25. November 2012

Die Schlacht von Marienburg im Wandel der Erinnerungskultur

Im Gedenken an „alle Opfer von Terror und Gewaltherrschaft“ begingen am 19. Oktober in Marienburg im Burzenland das Demokratische Forum der Deutschen im Kreis Kronstadt, das Honterusgymnasium und die Ev. Stadtpfarrgemeinde A.B. Kronstadt erneut die sogenannte „Michael-Weiß-Gedenkfeier“. Seit 1998 werden Gedenkfeiern anlässlich des Jahrestages der Schlacht bei Marienburg, der sich in diesem Jahr zum 400. Mal jährte, am Marienburger Studentendenkmal abgehalten. Die Feiern knüpfen an eine Tradition an, die von 1913, dem Jahr der Einweihung des Denkmals, bis Ende der 1930er Jahre Bestand hatte, und die ihrerseits in einer reichen Kultur des kollektiven Erinnerns an die Schlacht wurzelte – der Fokus des Gedenkens allerdings ist ein neuer.
Ein Blick auf die wechselvolle Geschichte des Erinnerns an das Schlachtereignis vom Jahr 1612 über das 19. und 20. Jahrhundert bis heute zeigt, dass die Deutung des historischen Geschehens stets neu aus den gesellschaftlichen und politischen Umständen der jeweiligen Gegenwart heraus erfolgte, unterschiedliche Formen annahm und verschiedensten Zwecken diente.

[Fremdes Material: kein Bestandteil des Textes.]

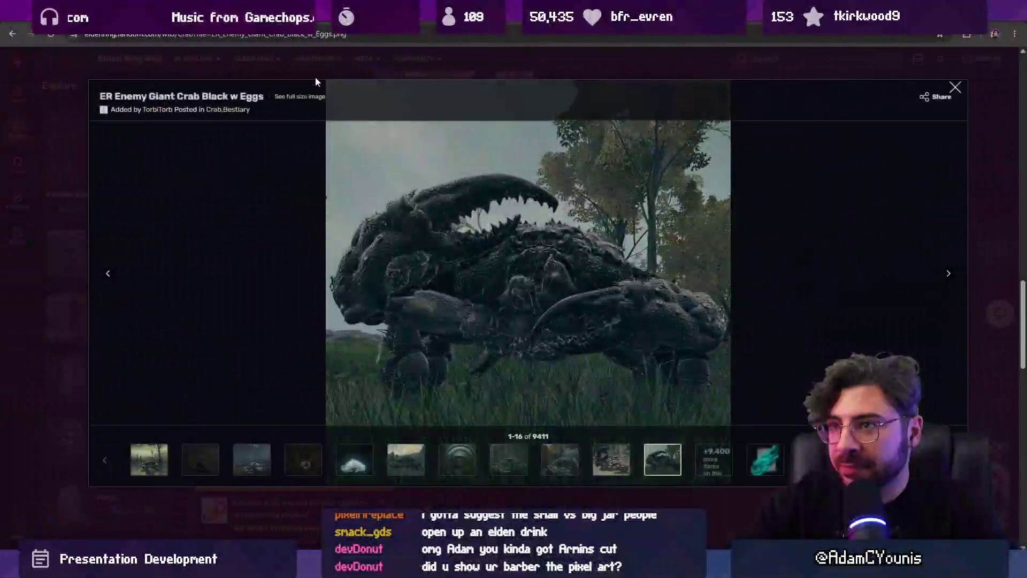
left_click(319, 35)
type("baby and giant crab together elden ring")
key("Return")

Die Schlacht bei Marienburg war Teil einer Auseinandersetzung zwischen Gabriel Báthory, dem damaligen Fürsten Siebenbürgens, und der Stadt Kronstadt unter Führung ihres Stadtrichters Michael Weiss. Báthory hatte die ständischen Rechte der Sachsen im Fürstentum eingeschränkt und sich 1610 des sächsischen Vorortes Hermannstadt bemächtigt. Er führte Kriegszüge u.a. gegen Burzenländer Gemeinden und belagerte 1611 Kronstadt, das „als letzter wirklich freier Ort des Landes" (Harald Roth) zu einem Zentrum des Widerstands geworden war. 1612 wagte Michael Weiss mit einem Heer einen Ausfall aus der bedrängten Stadt und nahm Dörfer im Szeklerland ein. Der von den Szeklern zu Hilfe gerufene Báthory traf am 16. Oktober mit seinem übermächtigen Heer auf die Truppen von Weiss, der sich gegen einen möglichen Rückzug entschied. Noch ehe die Schlacht richtig begann, setzte im Kronstädter Heer angesichts der feindlichen Übermacht eine Fluchtbewegung ein. Zahlreiche Kronstädter fanden den Tod, darunter sollen auch 22, nach jüngeren Quellen 39 Gymnasiasten gewesen sein: die „Studenten“, denen später das Denkmal gewidmet wurde. Auch Weiss wurde getötet. Die Kronstädter jedoch verweigerten auch in der Folgezeit eine Übergabe der Stadt. Auf Druck des benachbarten Osmanischen Reiches hin kam es schließlich 1613 zum Friedensschluss. Kurz darauf bestieg Gabriel Bethlen mit Hilfe der Osmanen den Fürstenthron, Báthory wurde von Mitgliedern seiner Leibwache getötet.

Eine verheerende Niederlage, hervorgegangen aus militärisch zumindest fragwürdigen Entscheidungen des Stadtrichters für einen Ausfall und gegen einen Rückzug; eine Schlacht, die ohne unmittelbare Bedeutung für den späteren Friedensschluss blieb – dennoch wurden das ­Ereignis und die Person des Michael Weiss zu zentralen Erinnerungsorten im Gedächtnis der Siebenbürger Sachsen, insbesondere des Burzenlandes: warum?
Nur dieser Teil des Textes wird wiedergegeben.